_Work required_
Your task is to quote the records from their first line through the line containing "text_box [189, 746, 478, 1035]", with nothing added or left out.

——————

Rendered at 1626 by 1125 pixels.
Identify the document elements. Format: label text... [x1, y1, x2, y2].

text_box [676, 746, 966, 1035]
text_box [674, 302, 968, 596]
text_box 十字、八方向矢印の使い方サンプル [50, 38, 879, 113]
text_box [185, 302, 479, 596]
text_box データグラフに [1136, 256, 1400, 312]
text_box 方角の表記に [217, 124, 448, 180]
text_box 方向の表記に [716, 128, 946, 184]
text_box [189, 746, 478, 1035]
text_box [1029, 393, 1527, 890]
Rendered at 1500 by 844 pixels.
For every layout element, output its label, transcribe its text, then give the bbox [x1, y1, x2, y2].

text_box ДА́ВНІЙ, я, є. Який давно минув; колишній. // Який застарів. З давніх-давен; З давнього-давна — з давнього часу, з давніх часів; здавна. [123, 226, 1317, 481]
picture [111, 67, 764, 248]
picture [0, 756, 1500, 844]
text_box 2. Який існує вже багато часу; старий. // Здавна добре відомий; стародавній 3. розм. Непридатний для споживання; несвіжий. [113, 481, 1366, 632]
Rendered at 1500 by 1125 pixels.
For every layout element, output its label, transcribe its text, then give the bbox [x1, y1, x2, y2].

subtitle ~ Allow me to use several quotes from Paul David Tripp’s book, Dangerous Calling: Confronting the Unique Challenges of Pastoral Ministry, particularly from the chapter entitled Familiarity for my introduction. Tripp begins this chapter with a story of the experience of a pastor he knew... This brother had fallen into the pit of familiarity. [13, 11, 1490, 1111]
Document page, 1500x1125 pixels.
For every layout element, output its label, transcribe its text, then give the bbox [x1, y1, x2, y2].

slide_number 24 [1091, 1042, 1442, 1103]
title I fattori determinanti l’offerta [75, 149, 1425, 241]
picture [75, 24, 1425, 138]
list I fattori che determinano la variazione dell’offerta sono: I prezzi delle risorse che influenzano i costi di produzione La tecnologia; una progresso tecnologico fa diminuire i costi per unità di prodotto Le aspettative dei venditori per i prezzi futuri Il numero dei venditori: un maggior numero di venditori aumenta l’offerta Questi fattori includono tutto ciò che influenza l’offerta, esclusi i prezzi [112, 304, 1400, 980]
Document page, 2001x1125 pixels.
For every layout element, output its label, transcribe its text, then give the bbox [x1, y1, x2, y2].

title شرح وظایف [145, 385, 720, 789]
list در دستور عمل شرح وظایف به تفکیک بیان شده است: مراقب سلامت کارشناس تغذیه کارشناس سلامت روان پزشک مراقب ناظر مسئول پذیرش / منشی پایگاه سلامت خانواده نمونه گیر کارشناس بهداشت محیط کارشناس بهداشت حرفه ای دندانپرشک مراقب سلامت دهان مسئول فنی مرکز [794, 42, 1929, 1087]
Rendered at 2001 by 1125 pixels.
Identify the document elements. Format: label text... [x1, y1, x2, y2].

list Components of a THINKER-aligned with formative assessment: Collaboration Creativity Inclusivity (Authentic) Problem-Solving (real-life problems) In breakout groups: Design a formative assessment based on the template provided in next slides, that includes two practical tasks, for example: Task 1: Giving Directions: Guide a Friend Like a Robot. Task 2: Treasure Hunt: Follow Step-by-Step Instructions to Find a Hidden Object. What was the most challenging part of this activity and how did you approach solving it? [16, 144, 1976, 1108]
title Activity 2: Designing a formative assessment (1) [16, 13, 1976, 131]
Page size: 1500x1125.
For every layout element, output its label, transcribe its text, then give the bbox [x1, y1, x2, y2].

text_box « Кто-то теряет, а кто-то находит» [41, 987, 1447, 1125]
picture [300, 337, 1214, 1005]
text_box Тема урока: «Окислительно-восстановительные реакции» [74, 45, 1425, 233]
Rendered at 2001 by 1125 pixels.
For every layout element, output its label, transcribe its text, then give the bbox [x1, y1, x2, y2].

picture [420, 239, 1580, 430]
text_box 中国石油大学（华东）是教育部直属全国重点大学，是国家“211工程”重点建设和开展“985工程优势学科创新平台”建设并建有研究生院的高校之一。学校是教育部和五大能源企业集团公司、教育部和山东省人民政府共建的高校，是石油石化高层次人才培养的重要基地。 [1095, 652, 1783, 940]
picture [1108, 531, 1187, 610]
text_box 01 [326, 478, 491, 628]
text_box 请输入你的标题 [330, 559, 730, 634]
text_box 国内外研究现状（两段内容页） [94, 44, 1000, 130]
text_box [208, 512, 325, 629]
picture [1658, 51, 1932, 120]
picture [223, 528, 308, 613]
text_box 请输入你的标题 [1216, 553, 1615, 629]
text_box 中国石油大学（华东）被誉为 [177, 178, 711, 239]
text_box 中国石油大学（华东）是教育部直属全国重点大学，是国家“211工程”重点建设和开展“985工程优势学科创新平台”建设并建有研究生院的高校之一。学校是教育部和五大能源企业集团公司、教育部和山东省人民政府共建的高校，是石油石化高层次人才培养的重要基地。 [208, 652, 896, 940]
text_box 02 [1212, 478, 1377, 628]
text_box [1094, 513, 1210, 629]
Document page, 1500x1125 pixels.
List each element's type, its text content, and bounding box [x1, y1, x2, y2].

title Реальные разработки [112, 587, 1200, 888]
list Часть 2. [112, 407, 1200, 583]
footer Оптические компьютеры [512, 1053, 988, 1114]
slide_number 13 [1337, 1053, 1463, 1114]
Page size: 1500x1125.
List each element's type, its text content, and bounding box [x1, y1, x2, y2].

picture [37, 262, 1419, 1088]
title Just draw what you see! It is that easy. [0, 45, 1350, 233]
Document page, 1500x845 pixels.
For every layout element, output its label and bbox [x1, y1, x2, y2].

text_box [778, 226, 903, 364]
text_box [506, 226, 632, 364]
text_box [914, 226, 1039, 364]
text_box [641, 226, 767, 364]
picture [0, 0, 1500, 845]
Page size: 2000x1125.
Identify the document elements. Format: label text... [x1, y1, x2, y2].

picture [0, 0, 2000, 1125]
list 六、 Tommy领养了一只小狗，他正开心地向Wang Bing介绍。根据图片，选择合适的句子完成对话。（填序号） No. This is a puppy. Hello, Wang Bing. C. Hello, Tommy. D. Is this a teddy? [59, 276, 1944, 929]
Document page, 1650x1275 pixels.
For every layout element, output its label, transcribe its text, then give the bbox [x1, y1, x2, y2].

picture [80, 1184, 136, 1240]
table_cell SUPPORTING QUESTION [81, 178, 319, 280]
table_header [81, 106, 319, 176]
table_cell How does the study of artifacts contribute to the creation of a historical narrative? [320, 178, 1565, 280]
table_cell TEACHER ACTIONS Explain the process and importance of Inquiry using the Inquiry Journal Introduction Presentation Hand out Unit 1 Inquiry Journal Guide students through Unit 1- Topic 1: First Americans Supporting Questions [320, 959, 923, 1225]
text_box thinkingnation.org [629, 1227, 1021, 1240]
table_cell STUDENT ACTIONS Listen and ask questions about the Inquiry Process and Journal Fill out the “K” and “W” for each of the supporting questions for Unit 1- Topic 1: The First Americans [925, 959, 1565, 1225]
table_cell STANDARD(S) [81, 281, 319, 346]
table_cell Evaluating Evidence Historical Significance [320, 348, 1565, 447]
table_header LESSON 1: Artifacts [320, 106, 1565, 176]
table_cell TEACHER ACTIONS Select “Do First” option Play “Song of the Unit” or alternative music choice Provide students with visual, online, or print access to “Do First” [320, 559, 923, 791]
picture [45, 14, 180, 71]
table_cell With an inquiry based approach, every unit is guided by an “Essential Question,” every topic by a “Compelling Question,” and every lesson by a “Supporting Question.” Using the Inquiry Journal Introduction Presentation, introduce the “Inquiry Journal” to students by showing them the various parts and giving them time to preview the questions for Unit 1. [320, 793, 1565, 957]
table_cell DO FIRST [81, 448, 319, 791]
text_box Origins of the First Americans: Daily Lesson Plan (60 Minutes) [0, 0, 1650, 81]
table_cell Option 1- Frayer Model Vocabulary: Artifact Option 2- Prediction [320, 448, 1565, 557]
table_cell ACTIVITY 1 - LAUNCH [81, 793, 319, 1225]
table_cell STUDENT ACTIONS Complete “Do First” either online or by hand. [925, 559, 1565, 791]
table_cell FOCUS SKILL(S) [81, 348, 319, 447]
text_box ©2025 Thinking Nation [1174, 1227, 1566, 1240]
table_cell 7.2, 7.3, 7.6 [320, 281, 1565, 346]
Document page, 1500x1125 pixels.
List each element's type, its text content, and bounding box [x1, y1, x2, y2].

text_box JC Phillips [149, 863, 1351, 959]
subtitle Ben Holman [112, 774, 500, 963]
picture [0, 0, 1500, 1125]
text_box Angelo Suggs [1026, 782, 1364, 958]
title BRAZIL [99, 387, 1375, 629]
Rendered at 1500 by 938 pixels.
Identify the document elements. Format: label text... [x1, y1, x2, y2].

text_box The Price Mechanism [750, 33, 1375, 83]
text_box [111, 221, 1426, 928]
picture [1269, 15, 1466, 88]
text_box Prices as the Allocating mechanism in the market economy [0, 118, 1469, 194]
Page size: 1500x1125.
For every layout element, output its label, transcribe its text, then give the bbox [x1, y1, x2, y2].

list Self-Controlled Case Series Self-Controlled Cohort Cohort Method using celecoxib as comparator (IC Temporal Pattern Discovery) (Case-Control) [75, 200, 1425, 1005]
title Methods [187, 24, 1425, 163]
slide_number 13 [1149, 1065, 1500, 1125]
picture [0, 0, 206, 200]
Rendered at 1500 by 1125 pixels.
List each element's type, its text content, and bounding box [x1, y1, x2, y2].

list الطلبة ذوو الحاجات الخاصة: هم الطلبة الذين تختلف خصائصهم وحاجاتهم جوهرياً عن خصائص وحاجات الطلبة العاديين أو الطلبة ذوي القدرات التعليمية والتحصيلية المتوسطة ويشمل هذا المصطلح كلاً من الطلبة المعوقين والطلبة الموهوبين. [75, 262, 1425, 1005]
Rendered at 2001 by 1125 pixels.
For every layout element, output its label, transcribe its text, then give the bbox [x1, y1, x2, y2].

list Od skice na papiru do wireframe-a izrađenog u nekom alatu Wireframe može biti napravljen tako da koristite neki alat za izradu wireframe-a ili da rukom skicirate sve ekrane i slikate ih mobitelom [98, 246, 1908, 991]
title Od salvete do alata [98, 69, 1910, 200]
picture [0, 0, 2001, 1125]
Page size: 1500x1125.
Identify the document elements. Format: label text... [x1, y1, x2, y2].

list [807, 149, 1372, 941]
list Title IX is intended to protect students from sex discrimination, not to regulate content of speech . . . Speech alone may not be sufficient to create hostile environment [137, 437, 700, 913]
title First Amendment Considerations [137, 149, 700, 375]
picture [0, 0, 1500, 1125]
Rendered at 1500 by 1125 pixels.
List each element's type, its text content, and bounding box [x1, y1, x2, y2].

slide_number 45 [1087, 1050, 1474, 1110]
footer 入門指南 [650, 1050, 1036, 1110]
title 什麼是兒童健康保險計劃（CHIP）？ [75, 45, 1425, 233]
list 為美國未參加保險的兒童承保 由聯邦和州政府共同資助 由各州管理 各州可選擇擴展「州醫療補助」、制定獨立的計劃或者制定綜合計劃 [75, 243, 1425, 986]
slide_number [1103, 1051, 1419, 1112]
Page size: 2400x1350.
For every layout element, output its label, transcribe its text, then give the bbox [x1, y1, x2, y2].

——————

_Solution for this problem_
Rendered at 1626 by 1125 pixels.
Identify the document elements. Format: label text... [x1, y1, x2, y2].

text_box [676, 746, 966, 1035]
text_box [674, 302, 968, 596]
text_box 十字、八方向矢印の使い方サンプル [50, 38, 879, 113]
text_box [185, 302, 479, 596]
text_box データグラフに [1136, 256, 1400, 312]
text_box 方角の表記に [217, 124, 448, 180]
text_box 方向の表記に [716, 128, 946, 184]
text_box [189, 746, 478, 1035]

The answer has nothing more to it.